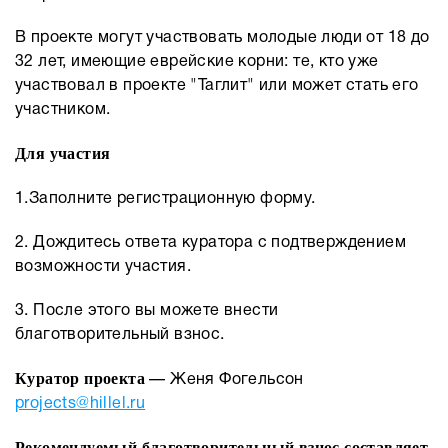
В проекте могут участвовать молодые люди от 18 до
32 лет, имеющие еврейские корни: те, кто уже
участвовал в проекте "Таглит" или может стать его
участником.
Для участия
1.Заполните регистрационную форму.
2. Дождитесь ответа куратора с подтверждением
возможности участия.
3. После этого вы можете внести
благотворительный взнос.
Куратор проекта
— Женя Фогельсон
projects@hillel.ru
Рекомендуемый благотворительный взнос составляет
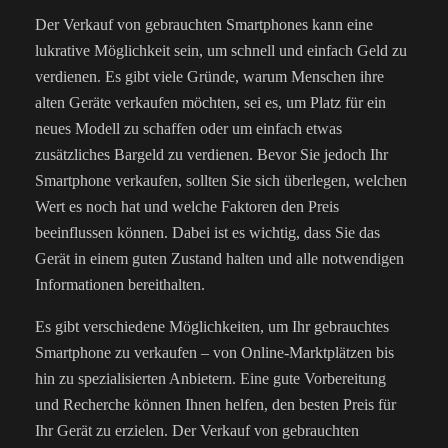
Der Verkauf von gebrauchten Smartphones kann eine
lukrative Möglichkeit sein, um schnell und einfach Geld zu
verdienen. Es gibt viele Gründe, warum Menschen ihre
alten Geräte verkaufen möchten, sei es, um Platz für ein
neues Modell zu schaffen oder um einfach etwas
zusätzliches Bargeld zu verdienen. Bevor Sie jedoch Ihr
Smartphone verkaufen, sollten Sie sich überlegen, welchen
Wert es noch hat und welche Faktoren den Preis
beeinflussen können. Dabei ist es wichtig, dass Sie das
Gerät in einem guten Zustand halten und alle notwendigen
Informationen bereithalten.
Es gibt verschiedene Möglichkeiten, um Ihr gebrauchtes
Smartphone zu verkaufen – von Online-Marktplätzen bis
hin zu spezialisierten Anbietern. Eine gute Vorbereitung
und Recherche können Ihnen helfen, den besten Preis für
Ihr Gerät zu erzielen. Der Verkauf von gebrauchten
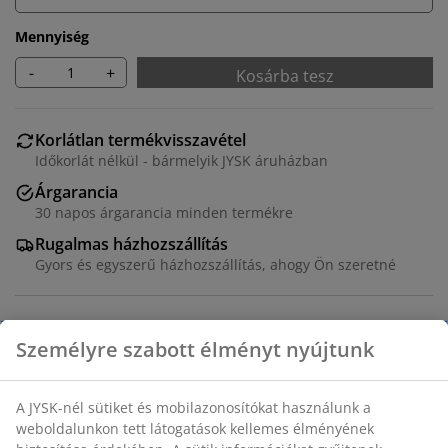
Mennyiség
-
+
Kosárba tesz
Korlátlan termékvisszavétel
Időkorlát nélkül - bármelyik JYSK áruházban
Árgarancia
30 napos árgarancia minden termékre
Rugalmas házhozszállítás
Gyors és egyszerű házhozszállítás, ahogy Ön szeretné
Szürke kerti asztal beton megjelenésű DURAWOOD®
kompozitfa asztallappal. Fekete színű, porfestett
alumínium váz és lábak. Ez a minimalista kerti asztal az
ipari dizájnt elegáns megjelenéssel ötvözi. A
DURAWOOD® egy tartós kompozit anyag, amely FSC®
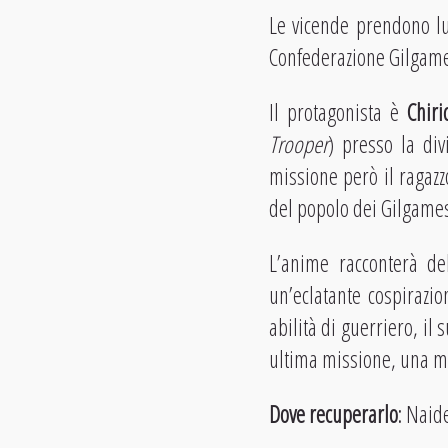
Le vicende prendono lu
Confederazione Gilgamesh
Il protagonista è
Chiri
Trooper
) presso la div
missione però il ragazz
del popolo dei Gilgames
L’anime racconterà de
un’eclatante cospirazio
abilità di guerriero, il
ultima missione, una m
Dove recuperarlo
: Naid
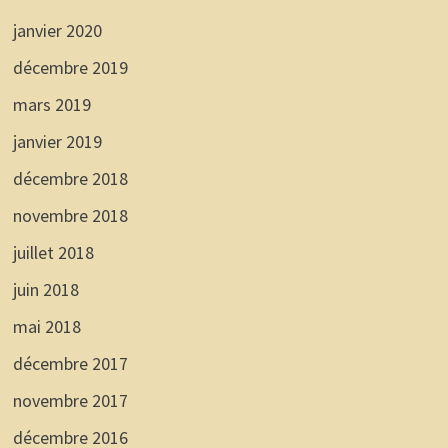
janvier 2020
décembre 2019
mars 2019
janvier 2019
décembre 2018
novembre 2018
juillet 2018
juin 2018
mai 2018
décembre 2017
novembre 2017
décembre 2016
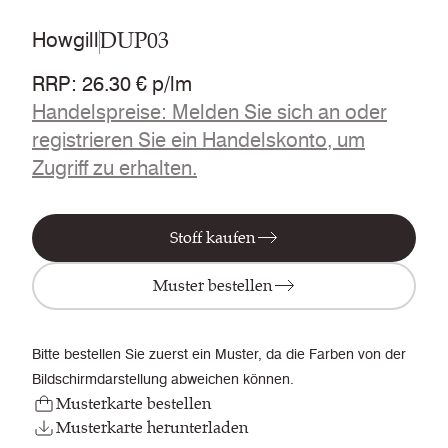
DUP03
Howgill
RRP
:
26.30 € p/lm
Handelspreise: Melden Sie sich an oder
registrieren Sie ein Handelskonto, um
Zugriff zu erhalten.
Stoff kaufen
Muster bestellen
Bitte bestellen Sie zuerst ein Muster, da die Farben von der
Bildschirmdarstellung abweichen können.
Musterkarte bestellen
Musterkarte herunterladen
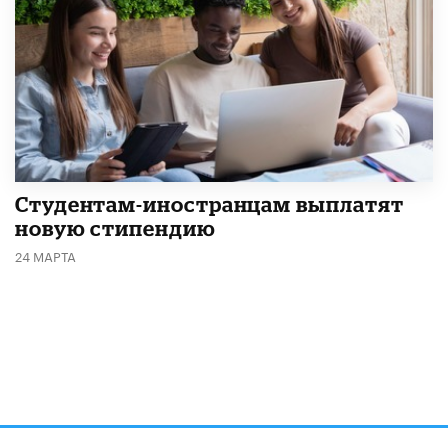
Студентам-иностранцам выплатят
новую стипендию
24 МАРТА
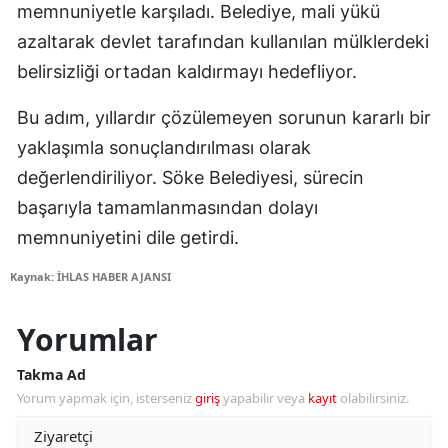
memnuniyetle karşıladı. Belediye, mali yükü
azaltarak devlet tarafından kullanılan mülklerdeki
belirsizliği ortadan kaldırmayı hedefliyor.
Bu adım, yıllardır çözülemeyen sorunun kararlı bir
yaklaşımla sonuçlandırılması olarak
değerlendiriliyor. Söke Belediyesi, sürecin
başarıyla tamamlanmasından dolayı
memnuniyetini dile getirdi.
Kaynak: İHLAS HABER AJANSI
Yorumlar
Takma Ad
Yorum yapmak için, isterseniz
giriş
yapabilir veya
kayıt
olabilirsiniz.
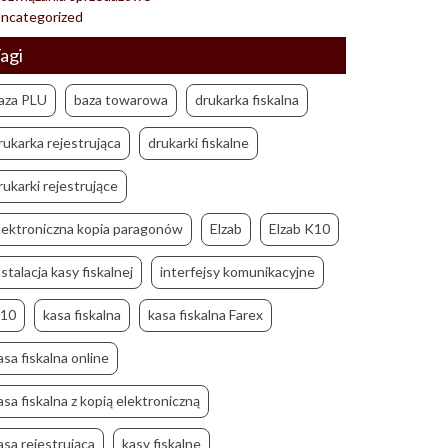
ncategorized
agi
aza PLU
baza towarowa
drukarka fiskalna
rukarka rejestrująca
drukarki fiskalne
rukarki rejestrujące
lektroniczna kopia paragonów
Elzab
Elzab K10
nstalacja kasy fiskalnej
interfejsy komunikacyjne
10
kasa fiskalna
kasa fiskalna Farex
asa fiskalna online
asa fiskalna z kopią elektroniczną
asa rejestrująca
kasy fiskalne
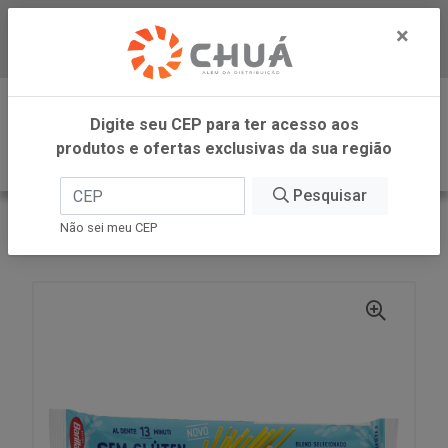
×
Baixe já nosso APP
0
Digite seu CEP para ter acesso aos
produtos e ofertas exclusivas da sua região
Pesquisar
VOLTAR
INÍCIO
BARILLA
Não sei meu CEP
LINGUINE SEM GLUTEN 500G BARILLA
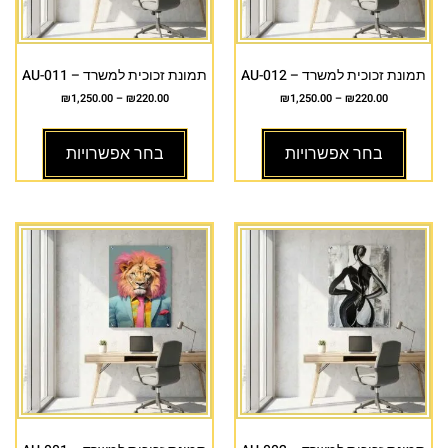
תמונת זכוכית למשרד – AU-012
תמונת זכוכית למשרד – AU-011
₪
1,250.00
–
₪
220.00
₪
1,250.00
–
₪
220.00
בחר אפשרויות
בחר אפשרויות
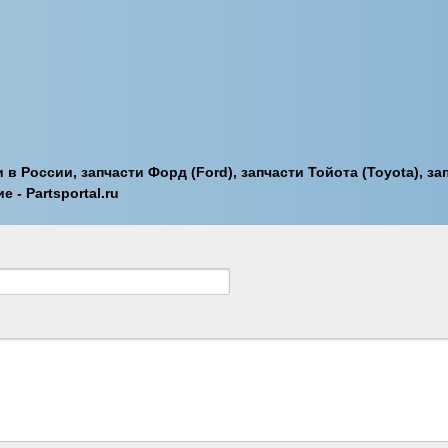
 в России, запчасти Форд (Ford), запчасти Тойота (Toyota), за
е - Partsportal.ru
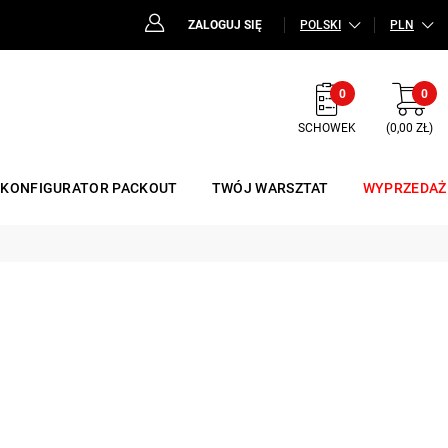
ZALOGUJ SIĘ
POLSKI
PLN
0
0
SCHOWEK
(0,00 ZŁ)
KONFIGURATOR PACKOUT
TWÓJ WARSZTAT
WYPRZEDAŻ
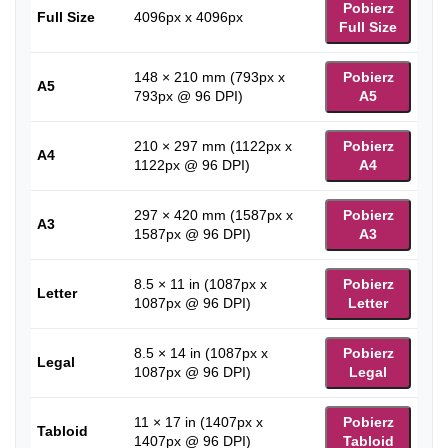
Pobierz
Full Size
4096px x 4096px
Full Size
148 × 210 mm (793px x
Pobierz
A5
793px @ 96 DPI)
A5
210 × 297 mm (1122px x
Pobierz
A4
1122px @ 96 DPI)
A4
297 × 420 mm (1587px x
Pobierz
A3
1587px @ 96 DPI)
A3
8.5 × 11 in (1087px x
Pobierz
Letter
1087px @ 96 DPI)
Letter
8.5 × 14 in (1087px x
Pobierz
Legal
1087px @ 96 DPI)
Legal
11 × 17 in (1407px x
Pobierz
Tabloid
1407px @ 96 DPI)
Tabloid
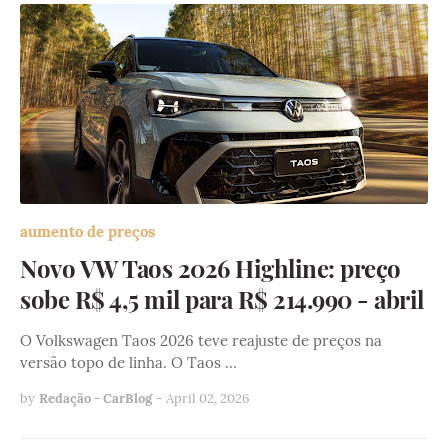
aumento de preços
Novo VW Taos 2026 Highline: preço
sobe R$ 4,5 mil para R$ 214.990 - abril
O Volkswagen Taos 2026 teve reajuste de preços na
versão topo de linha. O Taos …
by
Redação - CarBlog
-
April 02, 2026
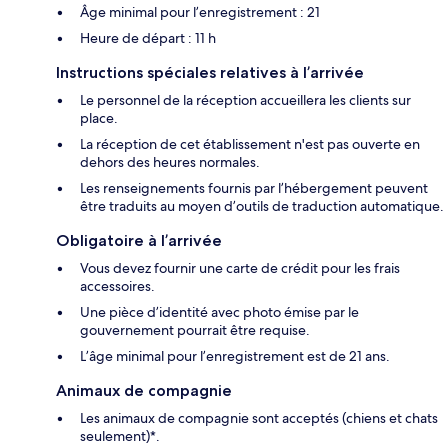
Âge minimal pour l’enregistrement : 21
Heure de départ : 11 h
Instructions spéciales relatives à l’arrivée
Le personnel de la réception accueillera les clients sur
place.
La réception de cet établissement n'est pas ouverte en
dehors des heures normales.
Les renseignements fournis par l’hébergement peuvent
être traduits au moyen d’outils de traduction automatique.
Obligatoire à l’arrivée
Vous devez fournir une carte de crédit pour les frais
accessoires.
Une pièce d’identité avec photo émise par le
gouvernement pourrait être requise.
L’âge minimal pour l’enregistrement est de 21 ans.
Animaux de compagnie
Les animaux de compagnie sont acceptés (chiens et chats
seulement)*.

◆ ◆ ◆

* _Task requirements_
Rewrite everything from the start of the listing down through the line containing "Рекомендуемый благотворительный взнос", swapping "регистрационную форму" for "анкету" and keeping all else unchanged. Leave the pictures out of your answer.

* _Expected output_
В проекте могут участвовать молодые люди от 18 до
32 лет, имеющие еврейские корни: те, кто уже
участвовал в проекте "Таглит" или может стать его
участником.
Для участия
1.Заполните анкету.
2. Дождитесь ответа куратора с подтверждением
возможности участия.
3. После этого вы можете внести
благотворительный взнос.
Куратор проекта
— Женя Фогельсон
projects@hillel.ru
Рекомендуемый благотворительный взнос составляет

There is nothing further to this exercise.